Activity 1>
Please list every means the paddy-financing account names for moving or storing the farmers' paddy.
Activity 2>
Carry on the paddy-financing account from its last sentence.

Source passage>
***
Saturday, August 24, 2013

The Financial Wizard - Episode No.2

Those were the days when most of the paddy fields were given on tenancy to farmers by the landlords. The landlords used to either keep only a small holding for their own cultivation or else lease out the entire holdings to tenants. These paddy farmers used to find it difficult to raise the necessary finance at the time of cultivation. My brother-in-law started financing such needy farmers. The understanding was that they would pay back the loan after the harvesting, by way of paddy only. The farmers of Malnad used to raise only one crop of paddy during the rainy season of the year. My brother-in-law owned a bullock cart that was used to collect the paddy from the farmers. He would also engage other bullock carts if found necessary.
The paddy would be stored in the house in large wooden storage spaces called panathas in Kannada. The house had large halls attached to the main building where these panathas were located. Additional temporary storage spaces would also be created by using mats made from bamboos. These were called Khanajas. Normally the price of paddy used to be low at the time of harvesting. Most of the farmers used to be in a hurry to sell the paddy to meet their other commitments after settling the dues of my brother-in-law.
***
Given entries>
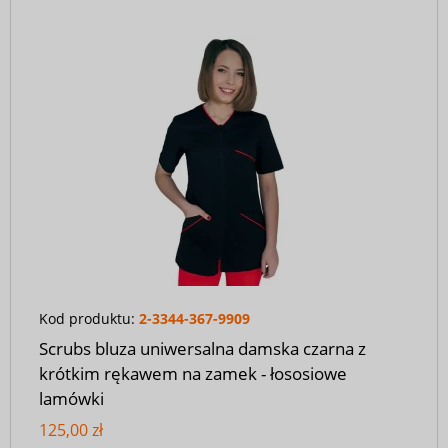
Kod produktu:
2-3344-367-9909
Scrubs bluza uniwersalna damska czarna z
krótkim rękawem na zamek - łososiowe
lamówki
125,00 zł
***
Answer section 1>
- The bullock cart owned by the brother-in-law
- Other bullock carts he would engage if necessary
- Panathas: large wooden storage spaces
- The large halls attached to the main building, where the panathas were located
- Khanajas: additional temporary storage spaces made from bamboo mats

Answer section 2>
My brother-in-law used to settle their accounts by offering them prices better than the prevailing market rates. He was also charging very reasonable rate of interest on the loans till the date of settlement. He would sell the paddy to the rice mills and big traders at a later date when the market was up. That way he could make money both by way of interest and by way of profit margin. Some of the farmers who had the ability to ‘hold on’ would come for settlement only after the market went up. My brother-in-law was generous enough to offer them the rates comparable to the prevailing rates at that time. This attitude of him fetched him lot of goodwill. Needless to say the money-lending business grew by leaps and bounds.
In addition to crop loans, my brother-in-law also started offering loans against gold and silver items. Such loans were short-term in nature and were being raised to meet urgent family needs. As my brother-in-law had no way of checking the genuineness of the gold and silver items pledged, he would offer the loans to only selected respectable persons. These loans attracted slightly higher rate of interest. Gradually, over a period of time, the profit generated from the lending business started contributing to the corpus earmarked for the acquisition of the lands.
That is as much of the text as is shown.